Exercise tasks ->
a – Reproduce the part of the Feathers for Phoebe review starting with "But even with" and going on through "no one notices.".
b – In the Feathers for Phoebe review, turn the paragraph that begins "Rod Clement is certainly a man of talent" into a short bulleted list that keeps its main points.
c – Put this sentence from the Feathers for Phoebe review into Spanish: "You see, Phoebe is small, plain and grey."

[[ Given text, beginning ]]

'The best books, reviewed with insight and charm, but without compromise.'
- author Jackie French

Wednesday 3 November 2010

Review: Feathers for Phoebe

I’ve reviewed seemingly countless picture books this year, from a variety of sources – from major publishing houses through indie and self-publishers. Yes, I’ve had my favourites, but overall, most of these books have been absolutely glorious. And a handful of them have completely blown my socks off – to the point where I never expected another contender to bundle them all up and trounce them in a single sitting.

Well, Feathers for Phoebe has done just that.

Sure, I’m speaking subjectively here, but how else can I speak? I will try to be as objective as I can, but there’s no denying it – I am totally floored by this book.

Rod Clement is certainly a man of talent – he has produced many beautiful, award-winning books, but Feathers for Phoebe has to be his crowning and most feathery glory. I’ll try to paint it right here for you, but I doubt I’ll do it justice, so you’ll just have to skitter along to the bookstore or library yourself.

It starts with the cover. I mean, just look at it. From the riot of feathery colour to the grassy moss on the vine. So so beautiful. And look at the face on Pheobe. Does she look like a wannabe (and aren’t we all wannabes?) or no? From her downy feathers to the look in her eye – how I love this sweet little wannabe bird.

You see, Phoebe is small, plain and grey. And she doesn’t like it – not one little bit. “I want to be noticed”, she tells her extravagant friend Zelda, owner of the most popular beauty salon in the forest.

So Zelda sets about making Pheobe fabulous. First, she offers her a selection of outlandishly festive crests.

“No… no… maybe… no… maybe… no… yes!” says Pheobe, as she chooses her new headdress. Plonking this outrageous pile of fluorescent bling on little Phoebe’s head is priceless – reminiscent of a two year old in grandma’s dress-up box, draping herself in vintage bling.

But even with her new gear, no one seems to notice Phoebe as she flies around the forest

So next, Pheobe selects from a jovial range of tail feathers, then a collection of vibrantly patterned wings. And still no one notices.

So she goes back for more – next it’s her chest and back – until she’s so stacked up with a multitude of multihued faux feathers, Phoebe can barely move, let alone fly.

‘No flying, darling,” says Zelda, who advises Phoebe that parading and posing are the only options if one wants to be so utterly beautiful – and if she really wants to be noticed, she also needs a unique song and some special moves.

As Phoebe explores these specialized elements in the old Get Noticed routine, I defy you not to burst into raucous laughter. Absolutely brilliant and comic genius is happening here with these pictures and text.

[[ Given text, end ]]
[[ Study material, beginning ]]

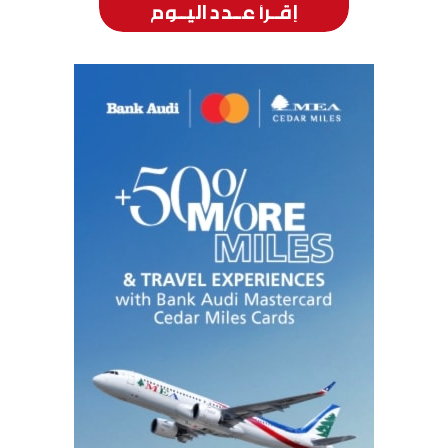
إقــرأ عــدد اليــوم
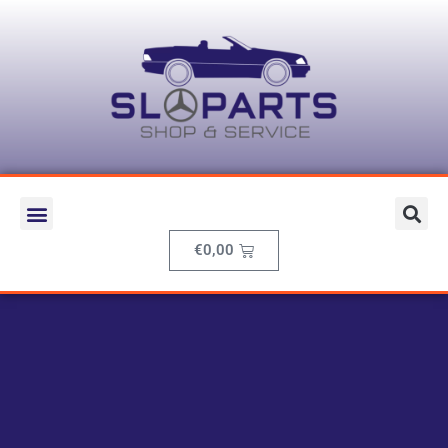
€
0,00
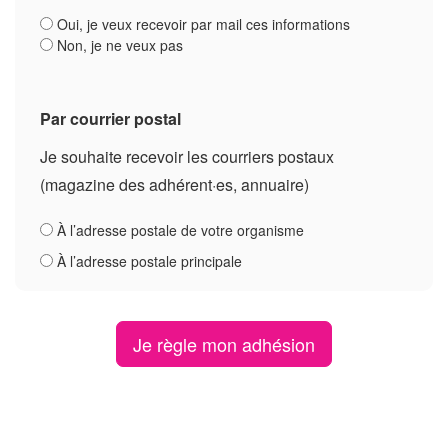
Oui, je veux recevoir par mail ces informations
Non, je ne veux pas
Par courrier postal
Je souhaite recevoir les courriers postaux
(magazine des adhérent·es, annuaire)
À l’adresse postale de votre organisme
À l’adresse postale principale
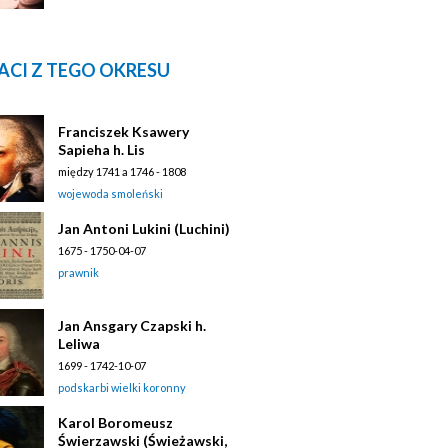
ACI Z TEGO OKRESU
Franciszek Ksawery
Sapieha h. Lis
między 1741 a 1746 - 1808
wojewoda smoleński
Jan Antoni Lukini (Luchini)
1675 - 1750-04-07
prawnik
Jan Ansgary Czapski h.
Leliwa
1699 - 1742-10-07
podskarbi wielki koronny
Karol Boromeusz
Świerzawski (Świeżawski,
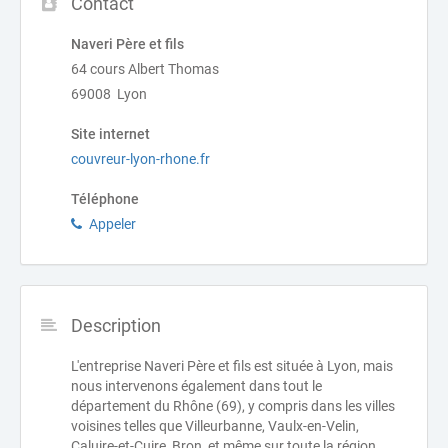
Contact
Naveri Père et fils
64 cours Albert Thomas
69008 Lyon
Site internet
couvreur-lyon-rhone.fr
Téléphone
Appeler
Description
L'entreprise Naveri Père et fils est située à Lyon, mais
nous intervenons également dans tout le
département du Rhône (69), y compris dans les villes
voisines telles que Villeurbanne, Vaulx-en-Velin,
Caluire-et-Cuire, Bron, et même sur toute la région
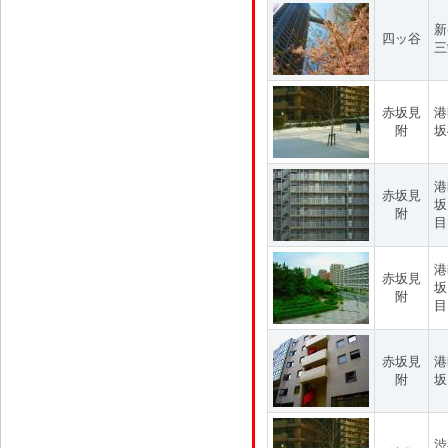
新
四ッ谷
三
赤坂見
港
附
坂
港
赤坂見
坂
附
目
港
赤坂見
坂
附
目
赤坂見
港
附
坂
渋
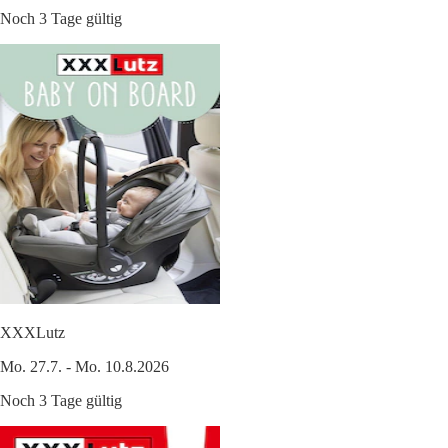
Noch 3 Tage gültig
XXXLutz
Mo. 27.7. - Mo. 10.8.2026
Noch 3 Tage gültig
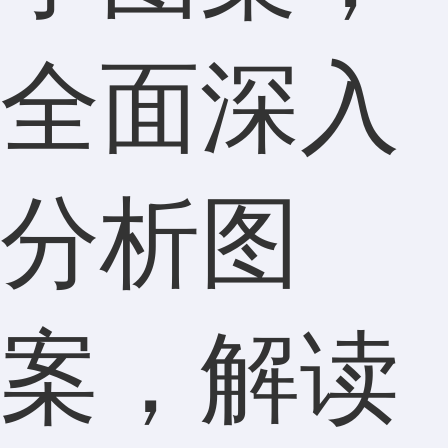
全面深入
分析图
案，解读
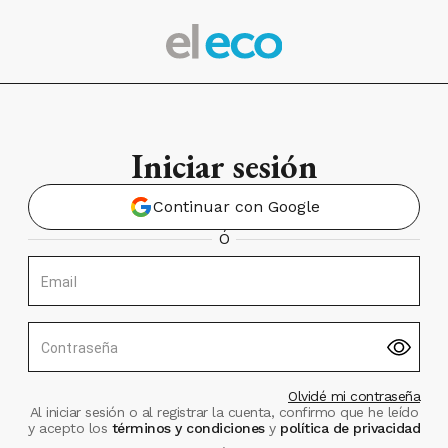
Iniciar sesión
Continuar con Google
Ó
Email
Contraseña
Olvidé mi contraseña
Al iniciar sesión o al registrar la cuenta, confirmo que he leído
y acepto los
términos y condiciones
y
política de privacidad
.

[[ Study material, end ]]

Answer list ->
a –
But even with her new gear, no one seems to notice Phoebe as she flies around the forest

So next, Pheobe selects from a jovial range of tail feathers, then a collection of vibrantly patterned wings. And still no one notices.

b –
- Rod Clement is a talented man who has produced many beautiful, award-winning books.
- Feathers for Phoebe has to be his crowning and most feathery glory.
- The reviewer will try to describe the book but doubts doing it justice.
- Readers should go to the bookstore or library and see it themselves.

c – Verás, Phoebe es pequeña, sencilla y gris.